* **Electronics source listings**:
BEGIN
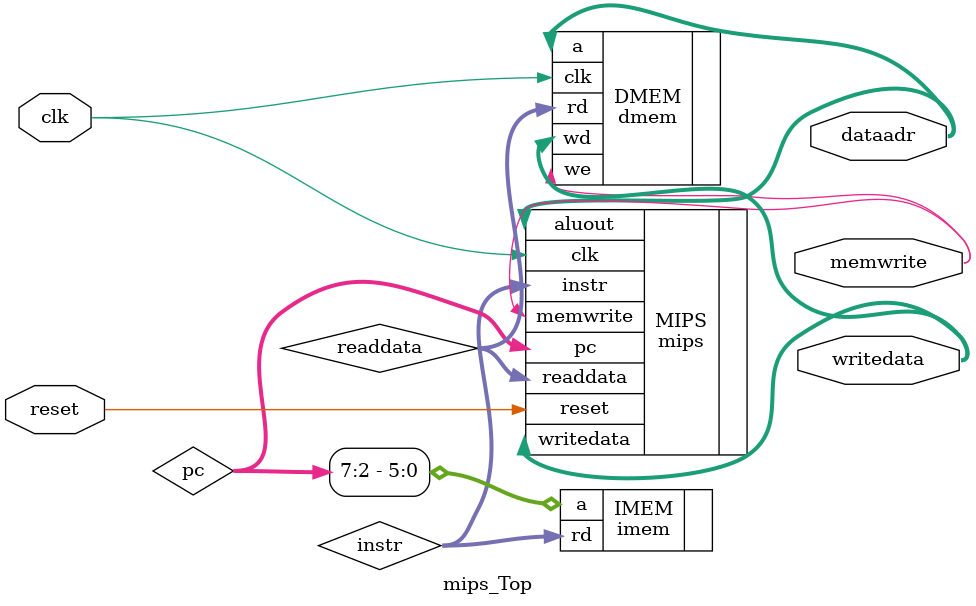
<source format=sv>
`timescale 1ns / 1ps

module mips_Top(
    input   logic           clk, reset, 
    output  logic [31:0]    writedata, dataadr,
    output  logic           memwrite
    );
    
    logic [31:0] pc, instr, readdata;
    
    //instantiate processor and memories
    mips MIPS(.clk(clk), .reset(reset), .pc(pc), .instr(instr), .memwrite(memwrite), 
                .aluout(dataadr), .writedata(writedata), .readdata(readdata));
    imem IMEM(.a(pc[7:2]), .rd(instr));
    dmem DMEM(.clk(clk), .we(memwrite), .a(dataadr), .wd(writedata), .rd(readdata)); 
    
endmodule

</source>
END
* **TO-DO ITEM**:
Every line of the records containing the word "dataadr" must appear in the answer.

* **EXPECTED ANSWER**:
    output  logic [31:0]    writedata, dataadr,
                .aluout(dataadr), .writedata(writedata), .readdata(readdata));
    dmem DMEM(.clk(clk), .we(memwrite), .a(dataadr), .wd(writedata), .rd(readdata)); 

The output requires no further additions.